Marie-Jeanne Decoste
Femmes hiboux
À la manière de l’ethnographe j’observe, j’explore et je collectionne des informations sur mon territoire afin d’ouvrir le dialogue entre le patrimoine rural québécois et l’art contemporain. Ce rapport art-ruralité s'exprime et se déploie de diverses manières dans mon parcours (mise en valeur du patrimoine de proximité, implication citoyenne, relecture d'archives). Parler des lieux tels qu’ils sont dans le présent demande, à mon point de vue, de s’intéresser au passé. C’est ce qui m’a poussée à fouiller les archives photographiques du répertoire d’Appartenance Mauricie. De plus, je trouvais intéressant d’exploiter le lieu pour ses caractéristiques physiques. Le fait d’avoir à peindre en hauteur, entre ciel et terre, est venu teinter mes recherches. J’ai donc choisi de m’inspirer de 4 photographies prises entre 1940 et 1960, montrant des hommes souriants et fiers d’avoir chassé des hiboux. C’est ainsi qu’est née l’idée de raconter les lieux à travers l’histoire de ces hiboux. Une histoire mystérieuse, aux couches multiples, qui met de l’avant l’étrangeté de certains legs générationnels.

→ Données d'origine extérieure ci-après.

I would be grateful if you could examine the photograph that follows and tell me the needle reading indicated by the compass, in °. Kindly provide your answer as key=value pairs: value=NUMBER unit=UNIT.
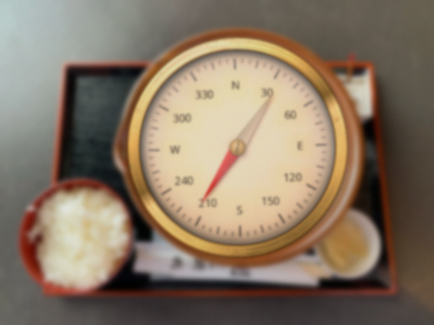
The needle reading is value=215 unit=°
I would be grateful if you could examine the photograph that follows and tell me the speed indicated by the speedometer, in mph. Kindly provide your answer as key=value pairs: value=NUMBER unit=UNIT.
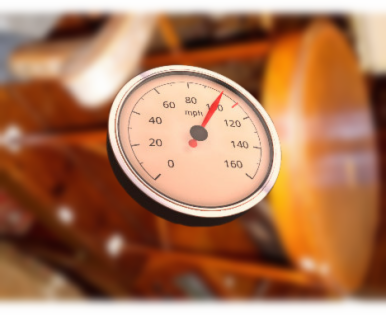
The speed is value=100 unit=mph
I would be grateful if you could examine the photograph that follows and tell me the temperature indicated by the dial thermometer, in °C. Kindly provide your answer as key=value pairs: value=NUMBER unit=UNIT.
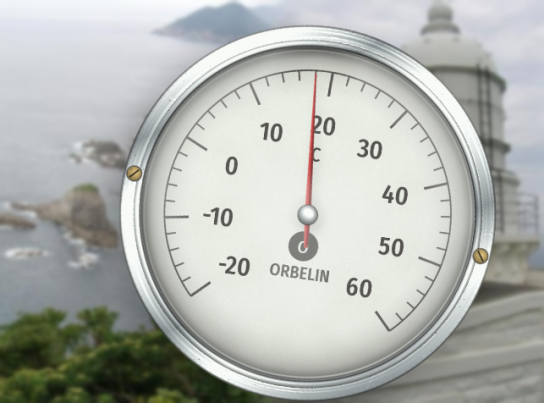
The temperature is value=18 unit=°C
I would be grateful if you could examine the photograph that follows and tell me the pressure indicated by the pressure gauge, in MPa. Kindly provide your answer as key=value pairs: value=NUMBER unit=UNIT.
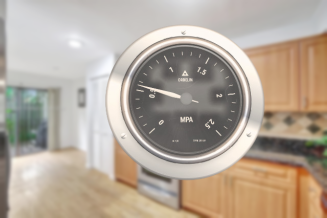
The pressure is value=0.55 unit=MPa
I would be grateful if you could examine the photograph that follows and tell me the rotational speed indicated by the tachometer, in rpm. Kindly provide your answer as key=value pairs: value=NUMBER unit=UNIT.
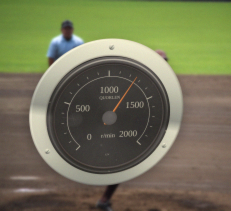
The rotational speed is value=1250 unit=rpm
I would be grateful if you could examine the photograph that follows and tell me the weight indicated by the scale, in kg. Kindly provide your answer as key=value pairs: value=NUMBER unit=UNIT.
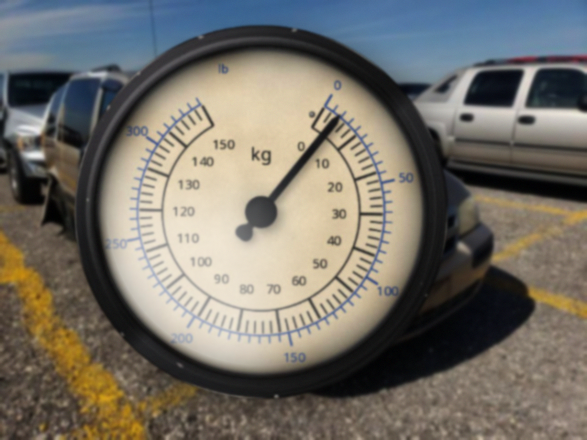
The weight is value=4 unit=kg
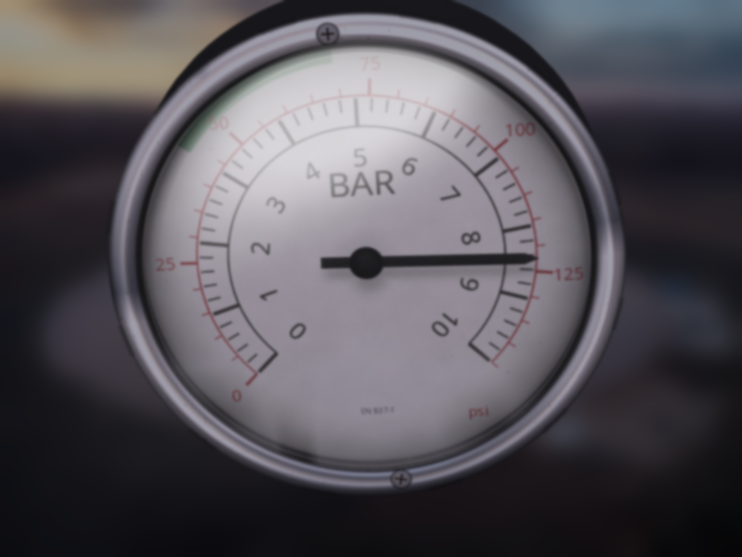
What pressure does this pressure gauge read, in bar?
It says 8.4 bar
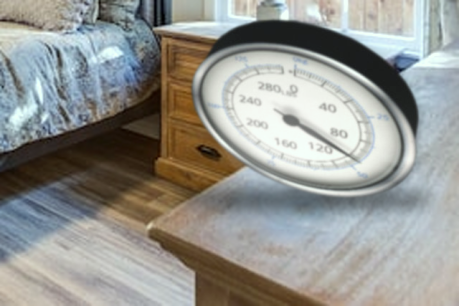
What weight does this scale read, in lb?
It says 100 lb
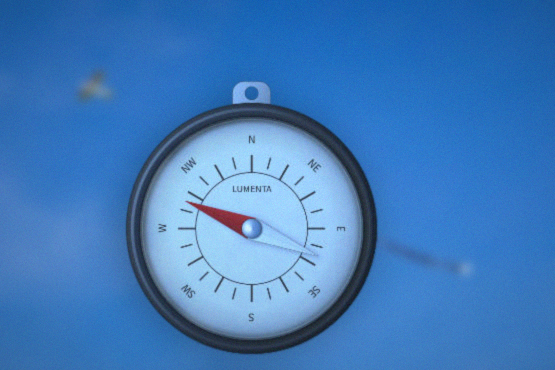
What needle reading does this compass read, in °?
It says 292.5 °
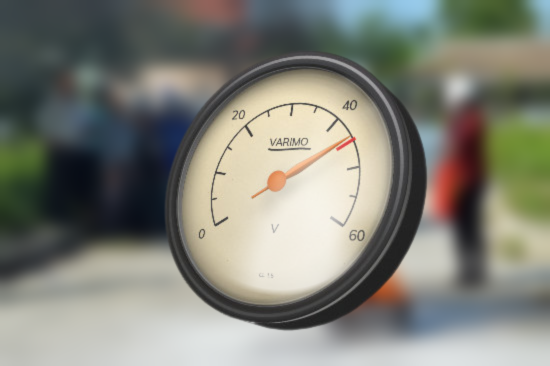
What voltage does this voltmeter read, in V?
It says 45 V
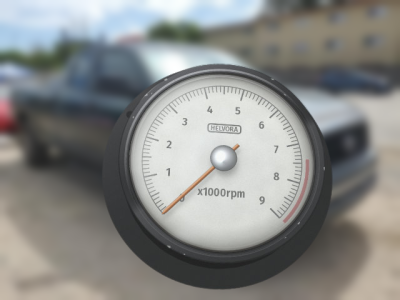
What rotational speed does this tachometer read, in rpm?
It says 0 rpm
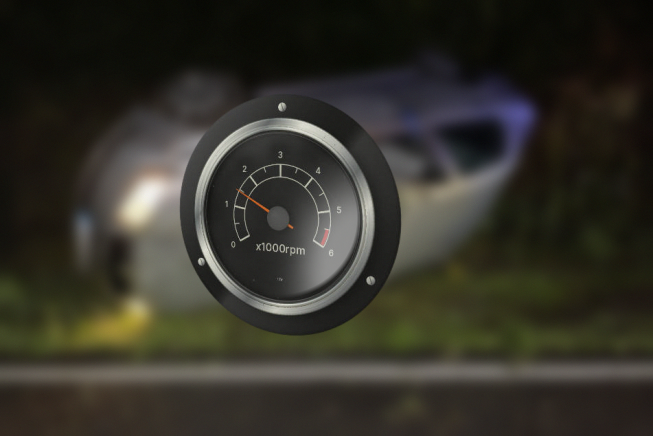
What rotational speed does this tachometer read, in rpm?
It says 1500 rpm
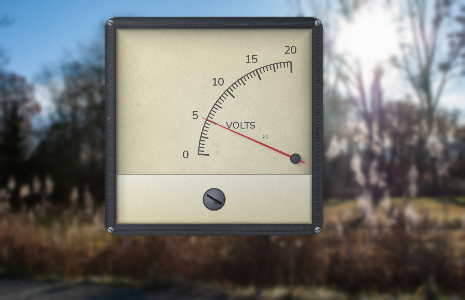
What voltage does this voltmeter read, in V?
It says 5 V
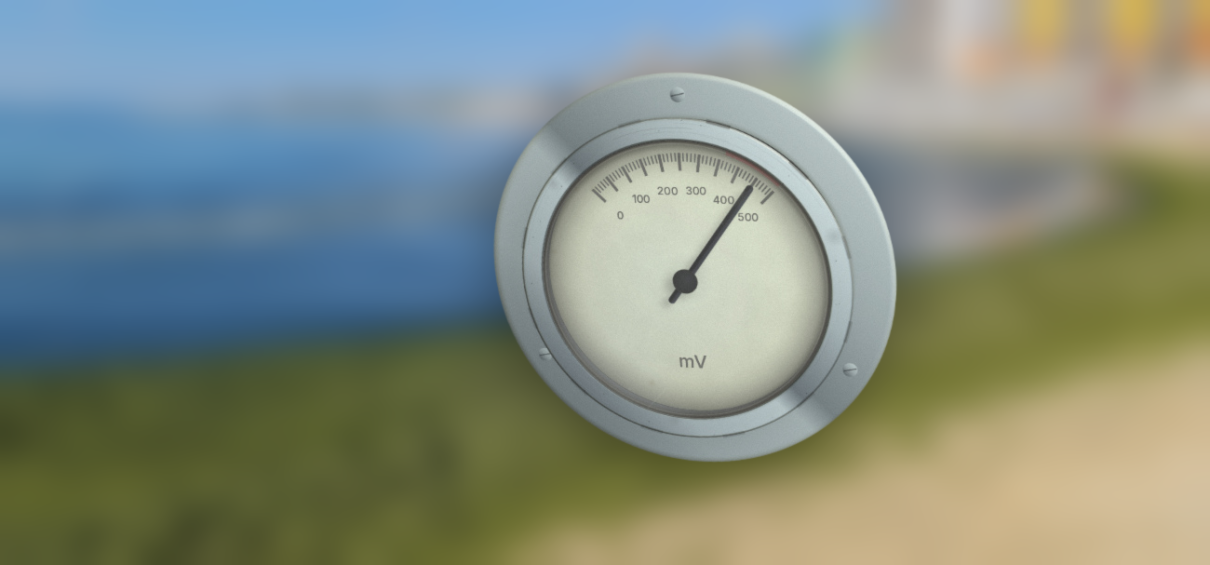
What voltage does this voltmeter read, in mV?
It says 450 mV
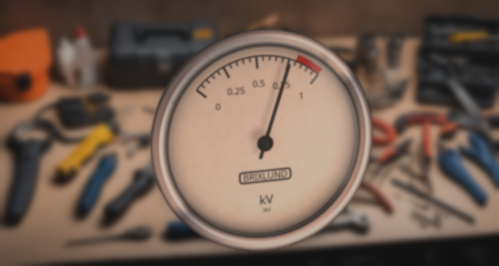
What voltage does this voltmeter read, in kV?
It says 0.75 kV
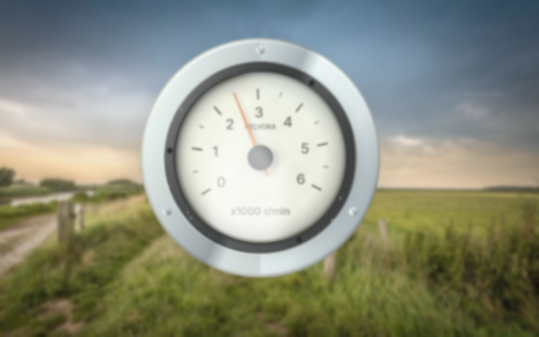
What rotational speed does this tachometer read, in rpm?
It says 2500 rpm
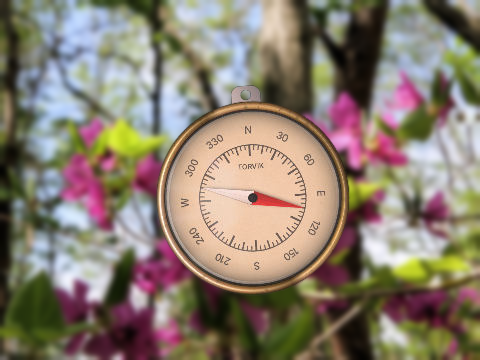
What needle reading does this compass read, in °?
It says 105 °
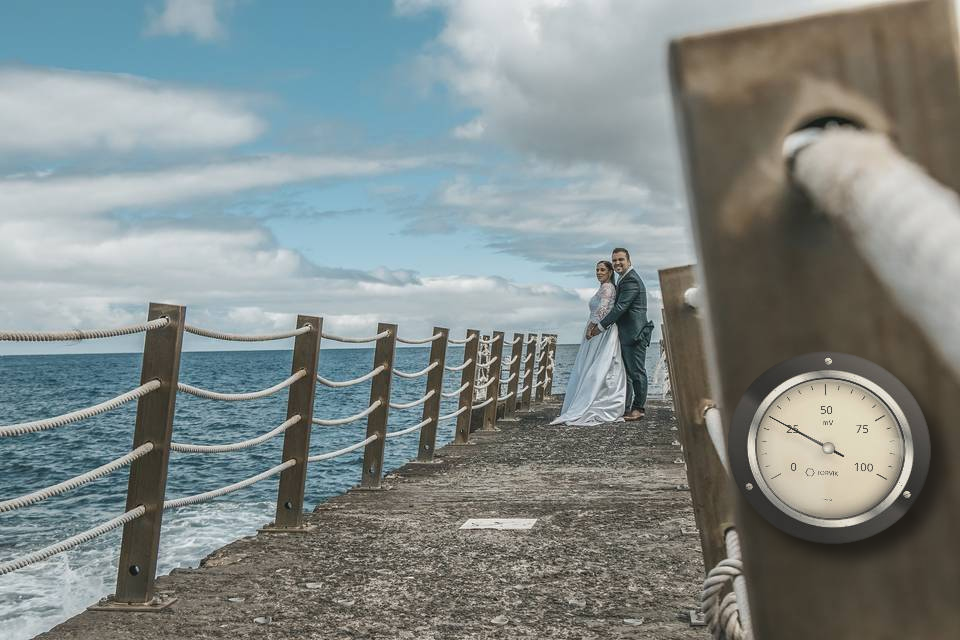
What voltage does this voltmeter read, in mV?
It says 25 mV
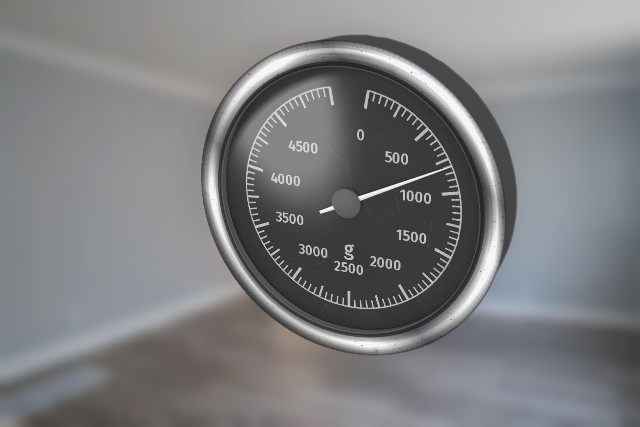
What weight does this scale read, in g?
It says 800 g
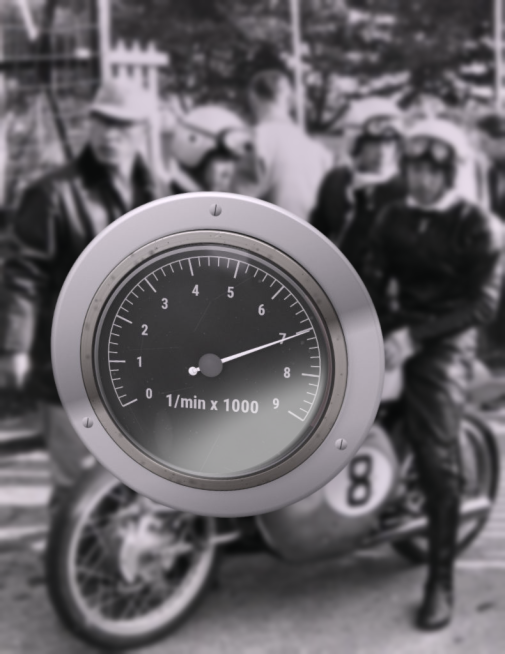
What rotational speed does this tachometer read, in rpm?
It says 7000 rpm
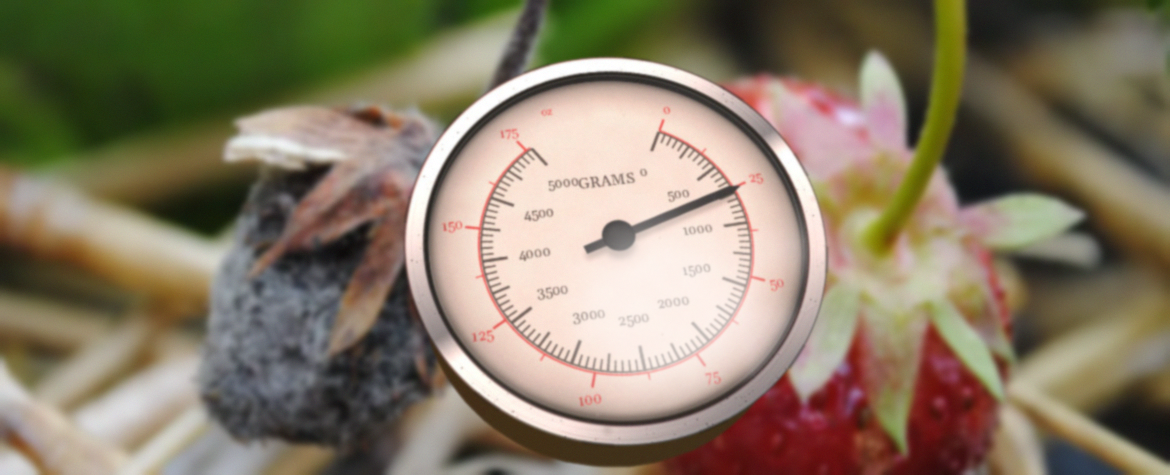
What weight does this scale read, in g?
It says 750 g
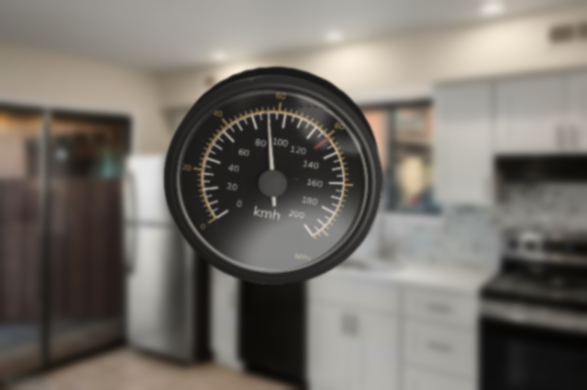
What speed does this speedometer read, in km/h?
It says 90 km/h
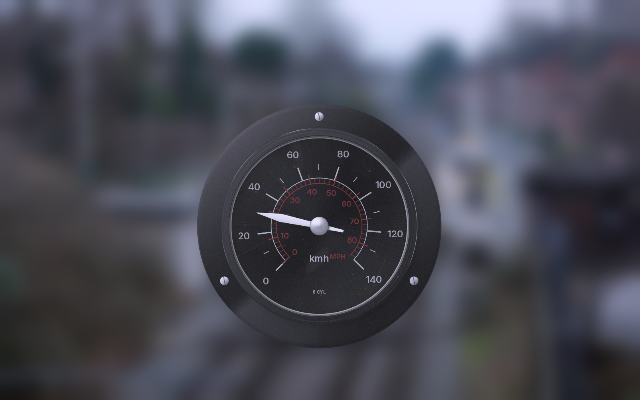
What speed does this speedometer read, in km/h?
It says 30 km/h
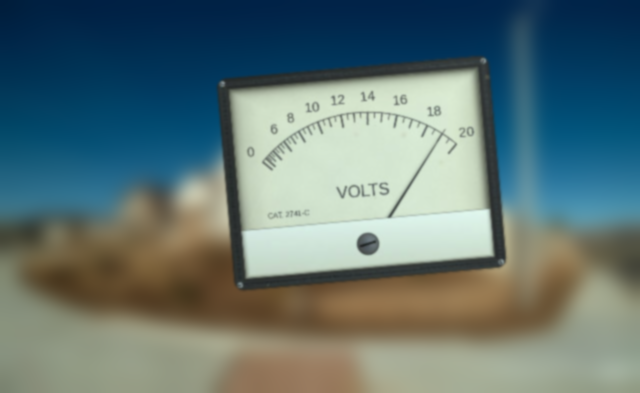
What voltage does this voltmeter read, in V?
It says 19 V
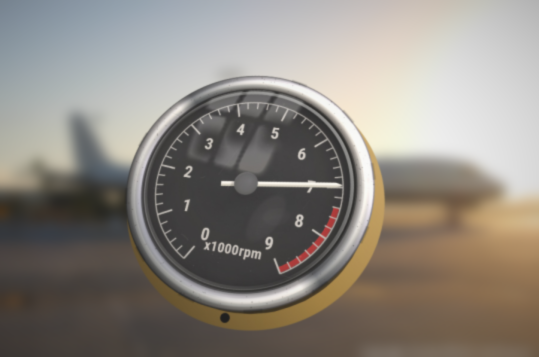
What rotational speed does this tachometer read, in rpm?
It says 7000 rpm
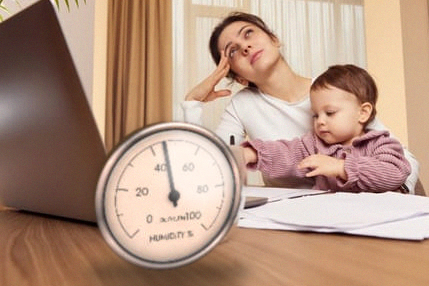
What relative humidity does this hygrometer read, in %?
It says 45 %
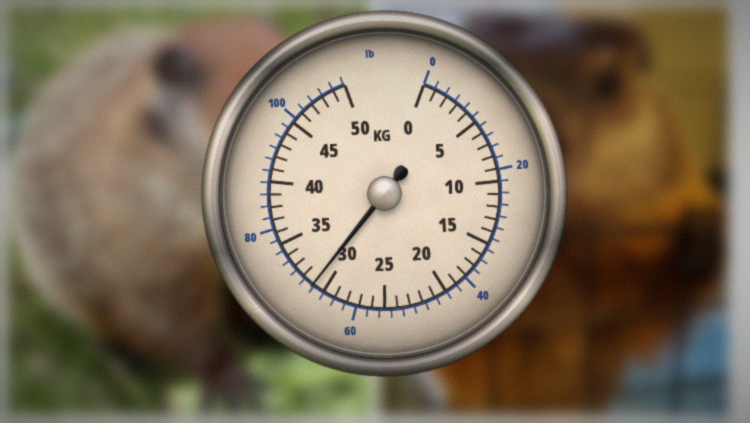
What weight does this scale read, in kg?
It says 31 kg
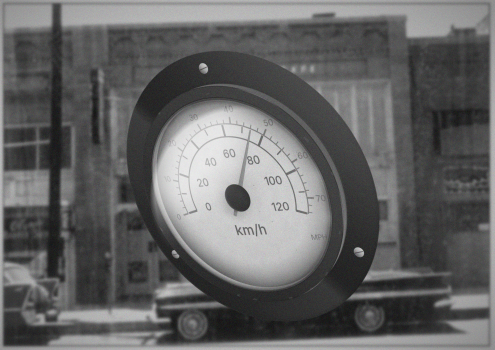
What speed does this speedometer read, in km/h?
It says 75 km/h
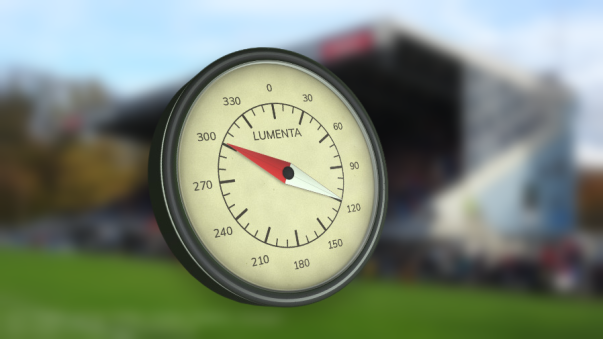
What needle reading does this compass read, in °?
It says 300 °
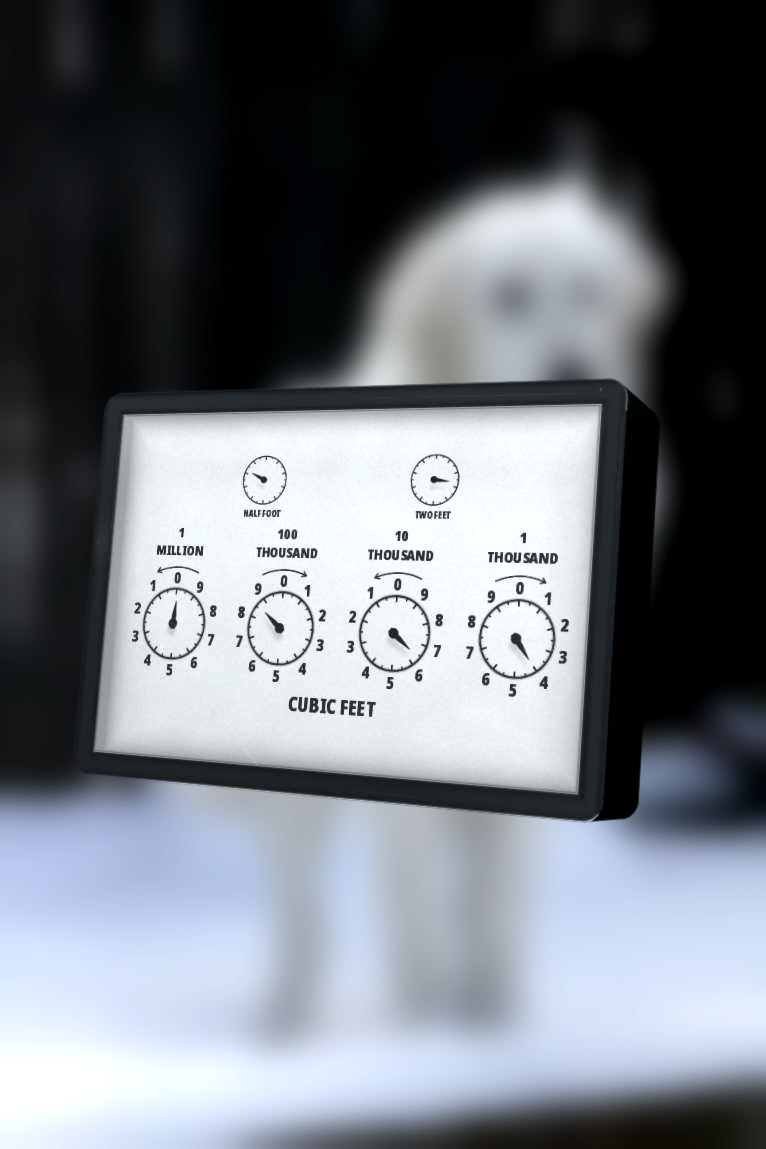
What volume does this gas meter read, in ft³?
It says 986400 ft³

Cette oeuvre se veut aussi une manière personnelle de souligner l’apport incommensurable de l’artiste québécois Jean-Paul Riopelle dans notre patrimoine artistique national. Riopelle a peint des centaines de hiboux dans sa carrière. Il aurait eu cent ans, en octobre 2023.
Je suis la fille d’un bubo
un grand-duc d’Amérique
comme lui je dors peu la nuit
son legs est un puits
qui génère de l’écume
une ardeur tranquille
un carburant verdoyant
lui, il est haut perché
il cultive sa foi
moi, je prends racine
et j’érige des toits
il est fait d’eau et de vent
je suis de feu et d’argile
il dépose ses plumes
je me fabrique un parka
je cherche l’estran
le doux balancier
quelque part entre l’ouragan
et le zéphyr du printemps
je suis la fille d’un bubo
le cœur criblé de plombs parachutes
d’une époque en proie aux mille maux
j’appréhende la chute
toi la chouette épervière
dans ta splendeur boréale
tes ailes reflètent mes dédales
ton spectre luit sur ma vie forestière
Née à Montréal en 1983, Marie-Jeanne manifeste dès l’enfance un intérêt marqué pour l’art, L’artiste est détentrice d’une Maîtrise en arts visuels de l’UQTR et exerce l’enseignement à temps partiel au Cégep de Trois-Rivières. Elle est membre active de l’atelier Presse Papier depuis 2006. Son parcours professionnel et les collectifs artistiques auxquels elle participe lui ont permis d’exposer son travail au Québec et à l’international. Ses oeuvres font parties de collections publiques et privées.